In the article about TTEC below, pull out the part that opens with the words "American call center" and closes with "chairman and CEO.", copying it word for word.

● **Document extract**:
■ ■ ■

American call center company

TTEC Holdings, Inc. (formerly named TeleTech), is an American customer experience technology and services company with its primary place of business in Austin, Texas.

Kenneth D. Tuchman is the founder, chairman and CEO.

==History==

=== Founding and early developments (1982–1996) ===
The company was founded in 1982 by Kenneth D. Tuchman under the name TeleTech Holdings, Inc. In 1986, the company moved to Sherman Oaks, California.

By 1995, it had added call centers in other states. In 1996, it completed its IPO.

=== International growth and recent development (since 1997) ===
After the completion of its IPO, global operations begin. In 1998, the company expanded to Scotland, Canada, Argentina and Brazil. Three years later, the expansion continued and centers were opened in the Philippines. In 2006, TeleTech acquired Direct Alliance.

In 2010, TeleTech acquired an 80 percent stake in the management consulting firm Peppers & Rogers Group. The same year, the company expanded into the Middle East. Four years later, it grew its presence in Europe by starting operations in Sofia, Bulgaria.

In 2024, the company sold its headquarters in Englewood, Colorado, designating Austin, Texas, as its new head office in 2025.

In 2026 the company decided to slash 401k retirement benefits for its employees and redirect those funds towards AI initiatives. The move was widely criticized by employees as cold and demoralizing.

■ ■ ■

● **Dataset entries**:
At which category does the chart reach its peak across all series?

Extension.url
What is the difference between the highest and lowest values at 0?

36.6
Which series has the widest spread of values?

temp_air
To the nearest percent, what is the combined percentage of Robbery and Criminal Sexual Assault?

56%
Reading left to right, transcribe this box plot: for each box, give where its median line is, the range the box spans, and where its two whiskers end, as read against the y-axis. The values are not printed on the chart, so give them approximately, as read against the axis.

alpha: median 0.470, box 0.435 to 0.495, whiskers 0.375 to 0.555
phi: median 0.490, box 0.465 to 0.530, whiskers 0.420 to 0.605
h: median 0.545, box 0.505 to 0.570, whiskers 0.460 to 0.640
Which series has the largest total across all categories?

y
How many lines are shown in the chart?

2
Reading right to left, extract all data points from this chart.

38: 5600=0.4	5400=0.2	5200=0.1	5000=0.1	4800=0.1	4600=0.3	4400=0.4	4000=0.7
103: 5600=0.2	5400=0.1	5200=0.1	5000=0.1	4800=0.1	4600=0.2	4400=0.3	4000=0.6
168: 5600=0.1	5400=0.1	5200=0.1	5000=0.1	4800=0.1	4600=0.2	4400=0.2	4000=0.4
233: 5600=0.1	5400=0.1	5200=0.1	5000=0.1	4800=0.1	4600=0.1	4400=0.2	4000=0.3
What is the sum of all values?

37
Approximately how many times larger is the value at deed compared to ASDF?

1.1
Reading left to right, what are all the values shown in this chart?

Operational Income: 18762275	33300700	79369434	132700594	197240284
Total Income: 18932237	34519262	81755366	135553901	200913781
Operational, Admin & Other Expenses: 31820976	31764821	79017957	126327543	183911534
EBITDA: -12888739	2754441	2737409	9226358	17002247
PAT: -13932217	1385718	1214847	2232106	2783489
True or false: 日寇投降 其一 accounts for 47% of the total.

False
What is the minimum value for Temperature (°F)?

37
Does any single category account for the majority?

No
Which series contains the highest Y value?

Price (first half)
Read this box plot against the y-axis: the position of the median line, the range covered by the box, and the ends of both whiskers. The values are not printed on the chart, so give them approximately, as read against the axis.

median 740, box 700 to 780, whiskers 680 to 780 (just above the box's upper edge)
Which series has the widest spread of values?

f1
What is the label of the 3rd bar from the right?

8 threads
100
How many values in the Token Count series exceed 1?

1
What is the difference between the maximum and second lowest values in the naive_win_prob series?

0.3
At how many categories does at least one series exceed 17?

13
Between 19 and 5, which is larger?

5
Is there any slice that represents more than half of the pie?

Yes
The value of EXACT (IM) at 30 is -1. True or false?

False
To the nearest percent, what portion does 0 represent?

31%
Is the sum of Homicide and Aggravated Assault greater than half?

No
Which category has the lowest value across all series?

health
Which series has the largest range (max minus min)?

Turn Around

■ ■ ■

● **Result of the exercise**:
American call center company

TTEC Holdings, Inc. (formerly named TeleTech), is an American customer experience technology and services company with its primary place of business in Austin, Texas.

Kenneth D. Tuchman is the founder, chairman and CEO.